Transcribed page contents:
+ + + + +
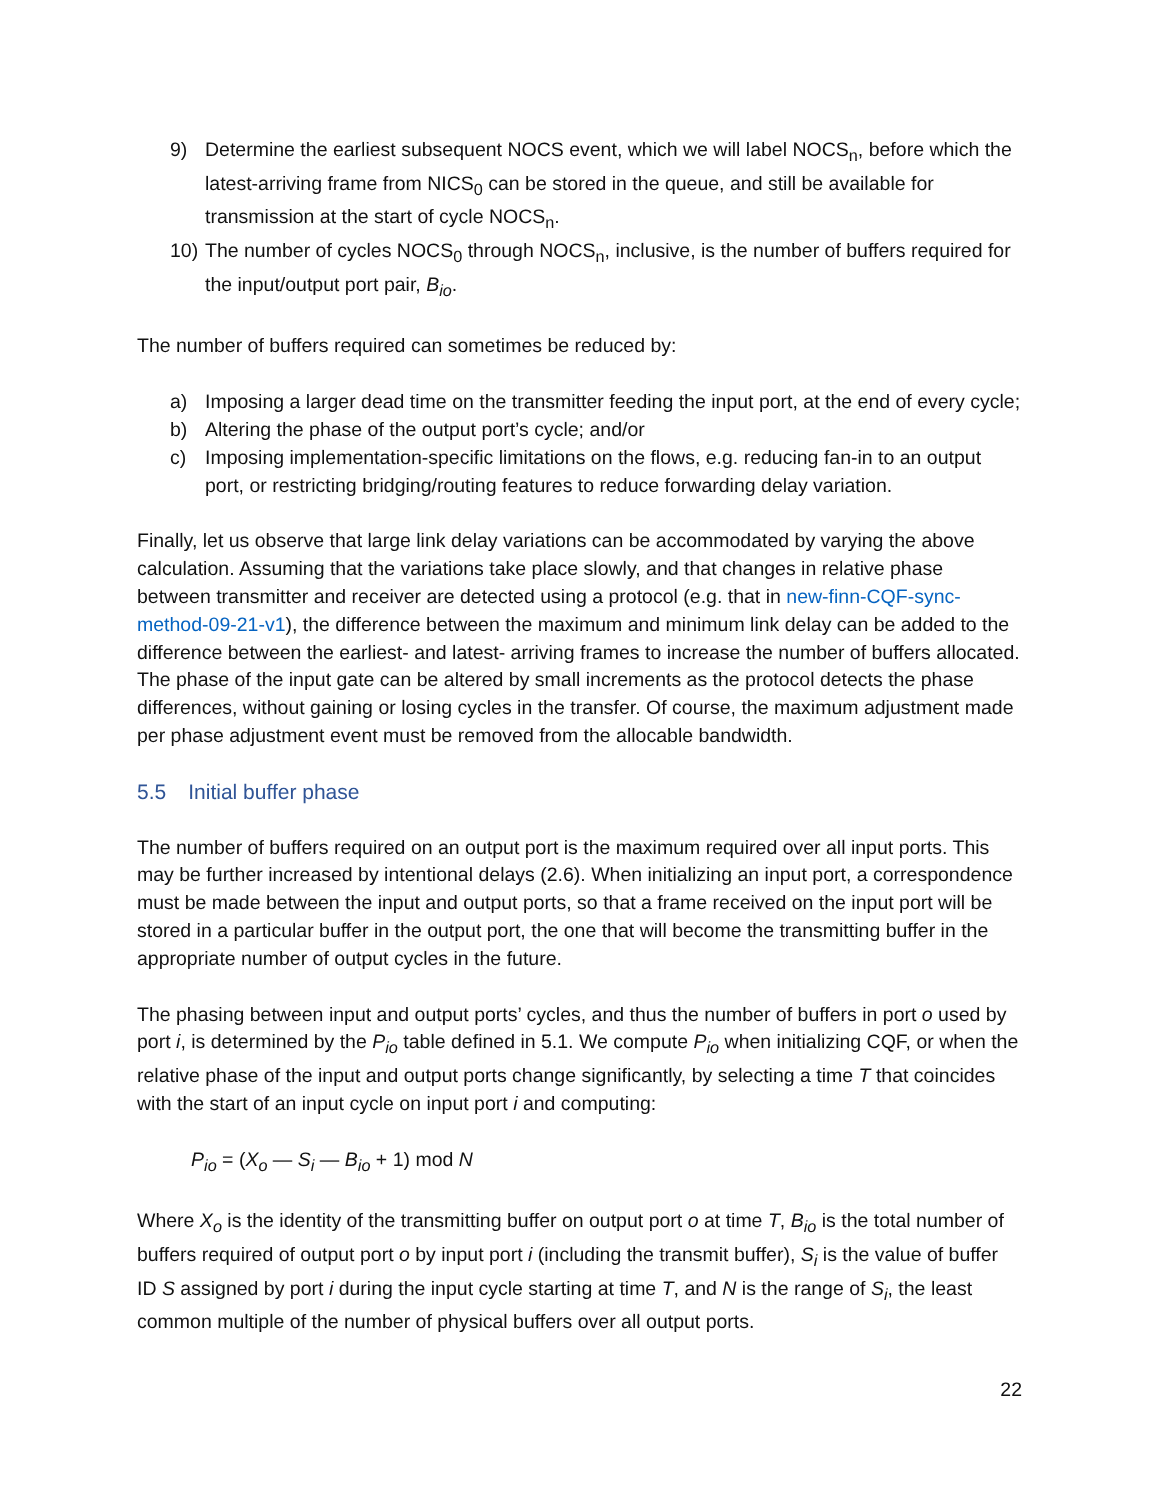9) Determine the earliest subsequent NOCS event, which we will label NOCS<sub>n</sub>, before which the latest-arriving frame from NICS<sub>0</sub> can be stored in the queue, and still be available for transmission at the start of cycle NOCS<sub>n</sub>.
10) The number of cycles NOCS<sub>0</sub> through NOCS<sub>n</sub>, inclusive, is the number of buffers required for the input/output port pair, B<sub>io</sub>.
The number of buffers required can sometimes be reduced by:
a) Imposing a larger dead time on the transmitter feeding the input port, at the end of every cycle;
b) Altering the phase of the output port’s cycle; and/or
c) Imposing implementation-specific limitations on the flows, e.g. reducing fan-in to an output port, or restricting bridging/routing features to reduce forwarding delay variation.
Finally, let us observe that large link delay variations can be accommodated by varying the above calculation. Assuming that the variations take place slowly, and that changes in relative phase between transmitter and receiver are detected using a protocol (e.g. that in new-finn-CQF-sync-method-09-21-v1), the difference between the maximum and minimum link delay can be added to the difference between the earliest- and latest- arriving frames to increase the number of buffers allocated. The phase of the input gate can be altered by small increments as the protocol detects the phase differences, without gaining or losing cycles in the transfer. Of course, the maximum adjustment made per phase adjustment event must be removed from the allocable bandwidth.
5.5 Initial buffer phase
The number of buffers required on an output port is the maximum required over all input ports. This may be further increased by intentional delays (2.6). When initializing an input port, a correspondence must be made between the input and output ports, so that a frame received on the input port will be stored in a particular buffer in the output port, the one that will become the transmitting buffer in the appropriate number of output cycles in the future.
The phasing between input and output ports’ cycles, and thus the number of buffers in port o used by port i, is determined by the P<sub>io</sub> table defined in 5.1. We compute P<sub>io</sub> when initializing CQF, or when the relative phase of the input and output ports change significantly, by selecting a time T that coincides with the start of an input cycle on input port i and computing:
P<sub>io</sub> = (X<sub>o</sub> — S<sub>i</sub> — B<sub>io</sub> + 1) mod N
Where X<sub>o</sub> is the identity of the transmitting buffer on output port o at time T, B<sub>io</sub> is the total number of buffers required of output port o by input port i (including the transmit buffer), S<sub>i</sub> is the value of buffer ID S assigned by port i during the input cycle starting at time T, and N is the range of S<sub>i</sub>, the least common multiple of the number of physical buffers over all output ports.
22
+ + + + +
Aim of the exercise ::
Your reply should hold every line from the data that contains "between", copied in full.

Solution to this problem ::
Finally, let us observe that large link delay variations can be accommodated by varying the above calculation. Assuming that the variations take place slowly, and that changes in relative phase between transmitter and receiver are detected using a protocol (e.g. that in new-finn-CQF-sync-method-09-21-v1), the difference between the maximum and minimum link delay can be added to the difference between the earliest- and latest- arriving frames to increase the number of buffers allocated. The phase of the input gate can be altered by small increments as the protocol detects the phase differences, without gaining or losing cycles in the transfer. Of course, the maximum adjustment made per phase adjustment event must be removed from the allocable bandwidth.
The number of buffers required on an output port is the maximum required over all input ports. This may be further increased by intentional delays (2.6). When initializing an input port, a correspondence must be made between the input and output ports, so that a frame received on the input port will be stored in a particular buffer in the output port, the one that will become the transmitting buffer in the appropriate number of output cycles in the future.
The phasing between input and output ports’ cycles, and thus the number of buffers in port o used by port i, is determined by the P<sub>io</sub> table defined in 5.1. We compute P<sub>io</sub> when initializing CQF, or when the relative phase of the input and output ports change significantly, by selecting a time T that coincides with the start of an input cycle on input port i and computing:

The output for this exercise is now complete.